Look at the probability tree diagram:

enter image description here

$$\begin{align}P(H|E)=\frac{P(H\cap E)}{P(E)}=&\frac{P(E\cap H)}{P(E\cap H)+P(E\cap (-H))}=\\ &\frac{\color{red}{P(H)\cdot P(E|H)}}{P(H\cap E)+P((-H)\cap E)}=\\ &\frac{\color{red}{P(H)\cdot P(E|H)}}{\color{red}{P(H)\cdot P(E|H)}+\color{blue}{P(-H)\cdot P(E|(-H))}}. \end{align}$$

0
On

It is called the Law of Total Probability.

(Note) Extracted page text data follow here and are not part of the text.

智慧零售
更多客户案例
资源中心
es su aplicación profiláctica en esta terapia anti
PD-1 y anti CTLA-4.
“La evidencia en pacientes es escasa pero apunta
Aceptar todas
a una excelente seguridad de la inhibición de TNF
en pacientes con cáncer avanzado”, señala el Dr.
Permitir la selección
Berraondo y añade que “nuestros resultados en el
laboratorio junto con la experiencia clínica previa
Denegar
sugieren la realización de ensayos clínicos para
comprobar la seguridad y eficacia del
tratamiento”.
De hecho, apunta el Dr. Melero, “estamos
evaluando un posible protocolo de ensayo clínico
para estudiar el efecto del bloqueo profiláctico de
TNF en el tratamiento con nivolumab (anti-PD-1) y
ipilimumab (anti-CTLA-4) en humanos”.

Since the union of any event $H$ and its complement $\overline H$ comprise the total sample space (by definition), and the intersection of any event $E$ and the sample space equals the event, then clearly:

$$\begin{split}E&=E\cap (H\cup\overline H)\\ & = (E\cap H)\cup(E\cap \overline H)\end{split}$$

Now, the two componenets of that union are disjoint, and the probability for a union of disjoint events is the sum of the probabilities for those events, so:$$\mathsf P(E)=\mathsf P(E\cap H)+\mathsf P(E\cap\overline H)$$ Then it is just a matter of applying the definition for conditional probability.$$\mathsf P(E)=\mathsf P(E\mid H)~\mathsf P(H)+\mathsf P(E\mid\overline H)~\mathsf P(\overline H)$$

And thus we have that: $$\mathsf P(H\mid E)=\dfrac{\mathsf P(E\mid H)~\mathsf P(H)\hspace{18ex}}{\mathsf P(E\mid H)~\mathsf P(H)+\mathsf P(E\mid\overline H)~\mathsf P(\overline H)}$$


In general when you have a sequence of events, ${(B_k)}_{k=1}^n$, which partition the sample space (ie: are pairwise disjoint and exhaustive), then similarly:

$$\begin{split}\mathsf P(E) &=\mathsf P(E\cap\bigcup_{k=1}^n B_k)\\ &=\sum_{k=1}^n \mathsf P(E\mid B_k)\,\mathsf P(B_k)\end{split}$$